## [Requirement 1]
Decide whether each statement below agrees with the typing thread: (a) patrickdlogan has over 25 years of experience with languages including Lisp and Smalltalk; (b) Phil agrees that typical Ruby projects contain many calls to respond_to?; (c) kofno ends up convinced that static typing saves writing tests. For each, answer yes or no and quote the deciding words of the thread.
## [Requirement 2]
Give back the part of the typing thread that runs from "That being said, you've" to "I do write.", copied word for word.
## [Requirement 3]
In the typing thread, what does the first commenter say Scala lets you have along with static checking?
(Beginning of Source document)
It's not that #responds_to produces more tests. My point is that they introduce additional runtime checks, which static typing implicitly abstract.

Just like I said in my earlier comments, I find it convenient to design my model with such abstract constraints using types. Dynamic type based modeling offers a different paradigm based on duck typing. With Scala u can have the benefits of duck typing along with static checking. It's just a matter of personal choice that I find it more succinct.

Thanks.

patrickdlogan said...

"personal choice" - yes, I've believed for some time this is what it comes down to. But when I see static typers claiming a savings, I need to know why. I agree, it still seems to be a personal choice.

"Hence you find typical checks in Ruby code like ..

obj.respond_to?(:length) && obj.respond_to?(:at)"

I should hope these are used rarely indeed.

Debasish said...

But when I see static typers claiming a savings, I need to know why.

If you are given charge of maintaining a large codebase wouldn't you love to see models that are explicitly typed ? The domain constraints are so well advertised without even going into the guts of the business logic. Just curious!

Phil said...

I have to agree with Patrick; saying the "typical" Ruby projects contains a lot of calls to respond_to? sounds fairly straw-man-ish. You generally only see those in My First Rails(tm) projects by people coming from static languages.

This article does a good job of showing that static typing helps you avoid a large class of errors, but they're not the kind of errors I'm actually in any danger of making.

patrickdlogan said...

"If you are given charge of maintaining a large codebase wouldn't you love to see models that are explicitly typed?"

After 25+ years w/Lisp, Smalltalk, C, Pascal, C++, et al. all I can say is I have seen large success and large failures with both static and dynamic applications.

That may be different with better types like Haskell or Scala, but I have yet to see evidence.

In fact the glimpses of large systems I've seen with Haskell suggest other factors overwhelm the presence of richer types. Such as simple, well-written code and tests.

kofno said...

wouldn't you love to see models that are explicitly typed ? The domain constraints are so well advertised without even going into the guts of the business logic.

Perhaps this is subjective. I think that value is derived from the abstractions and the naming.

That being said, you've drifted a bit far afield from your original premise, which I believe was that static typing will save you from writing a whole slew of tests. I remain unconvinced.

The only tests you've identified as savings are ones that I've never found a need to write. They are implicitly verified by the tests I do write.

Debasish said...
(End of Source document)
(Beginning of Data to examine)
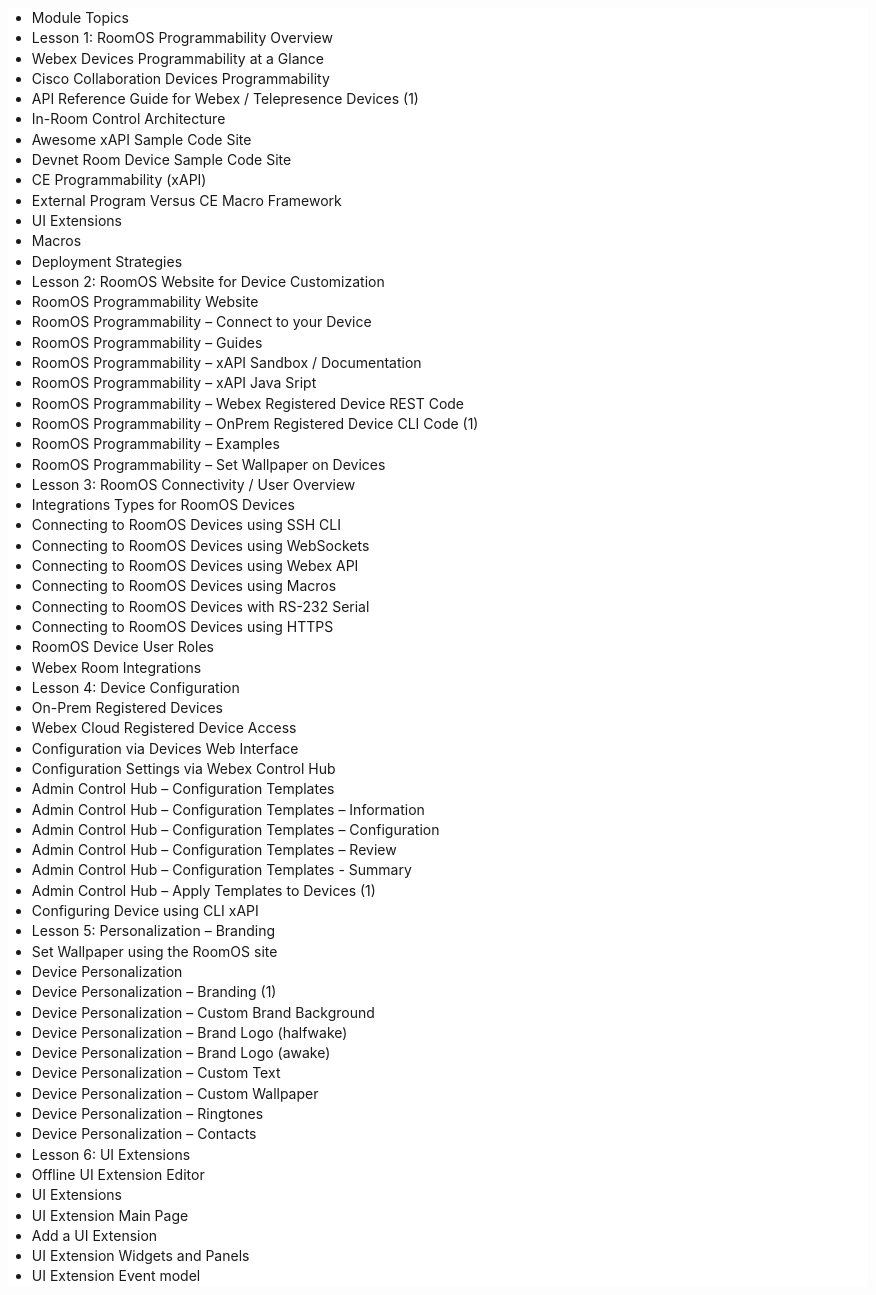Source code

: 
- Module Topics
- Lesson 1: RoomOS Programmability Overview
- Webex Devices Programmability at a Glance
- Cisco Collaboration Devices Programmability
- API Reference Guide for Webex / Telepresence Devices (1)
- In-Room Control Architecture
- Awesome xAPI Sample Code Site
- Devnet Room Device Sample Code Site
- CE Programmability (xAPI)
- External Program Versus CE Macro Framework
- UI Extensions
- Macros
- Deployment Strategies
- Lesson 2: RoomOS Website for Device Customization
- RoomOS Programmability Website
- RoomOS Programmability – Connect to your Device
- RoomOS Programmability – Guides
- RoomOS Programmability – xAPI Sandbox / Documentation
- RoomOS Programmability – xAPI Java Sript
- RoomOS Programmability – Webex Registered Device REST Code
- RoomOS Programmability – OnPrem Registered Device CLI Code (1)
- RoomOS Programmability – Examples
- RoomOS Programmability – Set Wallpaper on Devices
- Lesson 3: RoomOS Connectivity / User Overview
- Integrations Types for RoomOS Devices
- Connecting to RoomOS Devices using SSH CLI
- Connecting to RoomOS Devices using WebSockets
- Connecting to RoomOS Devices using Webex API
- Connecting to RoomOS Devices using Macros
- Connecting to RoomOS Devices with RS-232 Serial
- Connecting to RoomOS Devices using HTTPS
- RoomOS Device User Roles
- Webex Room Integrations
- Lesson 4: Device Configuration
- On-Prem Registered Devices
- Webex Cloud Registered Device Access
- Configuration via Devices Web Interface
- Configuration Settings via Webex Control Hub
- Admin Control Hub – Configuration Templates
- Admin Control Hub – Configuration Templates – Information
- Admin Control Hub – Configuration Templates – Configuration
- Admin Control Hub – Configuration Templates – Review
- Admin Control Hub – Configuration Templates  - Summary
- Admin Control Hub – Apply Templates to Devices (1)
- Configuring Device using CLI xAPI
- Lesson 5: Personalization – Branding
- Set Wallpaper using the RoomOS site
- Device Personalization
- Device Personalization – Branding (1)
- Device Personalization – Custom Brand Background
- Device Personalization – Brand Logo (halfwake)
- Device Personalization – Brand Logo (awake)
- Device Personalization – Custom Text
- Device Personalization – Custom Wallpaper
- Device Personalization – Ringtones
- Device Personalization – Contacts
- Lesson 6: UI Extensions
- Offline UI Extension Editor
- UI Extensions
- UI Extension Main Page
- Add a UI Extension
- UI Extension Widgets and Panels
- UI Extension Event model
(End of Data to examine)
## [Your solution 1]
(a) Yes: "After 25+ years w/Lisp, Smalltalk, C, Pascal, C++, et al."
(b) No: "saying the "typical" Ruby projects contains a lot of calls to respond_to? sounds fairly straw-man-ish"
(c) No: "I remain unconvinced."

## [Your solution 2]
That being said, you've drifted a bit far afield from your original premise, which I believe was that static typing will save you from writing a whole slew of tests. I remain unconvinced.

The only tests you've identified as savings are ones that I've never found a need to write. They are implicitly verified by the tests I do write.

## [Your solution 3]
The benefits of duck typing.